2. More dangerous rivers: “Removing river bank vegetation such as trees and shrubs decreases bank stability and increases erosion and siltation.”
3. The destabilisation of bridges, weirs, culverts and river walls, whose foundations are undermined by deepening the channel: “If the river channels are dredged and structures are not realigned, ‘Pinch Points’ at structures would occur. This would increase the risk of flooding at the structure.” That means more expense and more danger.
4. Destruction of the natural world: “Removing gravel from river beds by dredging leads to the loss of spawning grounds for fish, and can cause loss of some species. Removing river bank soils disturbs the habitat of river bank fauna such as otters and water voles.”

Yep, that’s right: dredging is a tool for improving navigation not land drainage. If you want to prevent flooding you need to do things like:

• More trees and bogs in the uplands — reconnecting rivers with their floodplains in places where it is safe to flood …
• Making those floodplains rougher by planting trees and other deep vegetation to help hold back the water — lowering the banks and de-canalising the upper reaches, allowing rivers once more to create meanders and braids and oxbow lakes. These trap the load they carry and sap much of their destructive energy.

So how should all this be done?
Well one answer appears to be beavers!


Yes, beavers.
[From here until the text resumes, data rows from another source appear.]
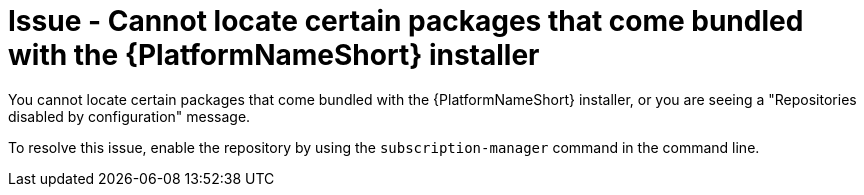 :_mod-docs-content-type: PROCEDURE
[id="troubleshoot-aap-packages"]
= Issue - Cannot locate certain packages that come bundled with the {PlatformNameShort} installer

[role="_abstract"]
You cannot locate certain packages that come bundled with the {PlatformNameShort} installer, or you are seeing a "Repositories disabled by configuration" message.

To resolve this issue, enable the repository by using the `subscription-manager` command in the command line.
The pesky furry critters what fell trees and build dams.
We used to have beavers in this country but they were hunted to extinction here several hundred years ago — they lasted until Tudor times in Scotland but disappeared from England long before that.
Why beavers? Well to quote from a Wild Wood Trust document:

Beaver are considered to be a ‘key-stone’ species because they have the ability to create and maintain wetlands by building dams and digging ditches. They also create coppice, selectively felled areas of woodland. In doing this they provide essential habitat for many other species of plant and animal. Wetland areas and coppice must currently be maintained artificially, at significant cost to the public. Beaver damming activity has also been observed to filter pollutants out of the water, leaving streams cleaner.
Wetlands are … fragile ecosystems, but they can also act as a flood defence and could protect homes across the country. After heavy rainfall, wetland areas and flood plains act as a sponge, holding excess water and releasing it slowly, preventing sudden rises in water level and flash floods …
Beavers have been reintroduced across Europe, and have not caused any serious ecological problems. Reintroductions have been extremely successful as long as the population density is low enough that the beavers do not come into conflict with human activity.

There’s a fuller report, by Natural England and People’s Trust for Endangered Species, on reintroducing beavers to England here.
Sure, beavers likely aren’t going to do a lot of good actually on the Somerset Levels. But they will help if they are present on the uplands which drain into the Levels. One of the keys seems to be the need to manage water flow much higher up the valleys than the actual areas currently being flooded.
But of course that’s counter-intuitive both to the affected residents and to politicians. And of course neither trusts the experts who they employ. If you’re not going to listen to experts — insisting instead on a DIY fuck-up — then don’t waste money employing them.
So the bottom line is we need to reintroduce beavers.
What a great idea!
Meanwhile I’ll leave you with George Monbiot’s final salvo:

Cameron’s dredge pledge is like the badger cull. It is useless. It is counter-productive. But it keeps the farmers happy and allows the government to be seen to be doing something: something decisive and muscular and visible. And that, in these dismal times, appears to be all that counts.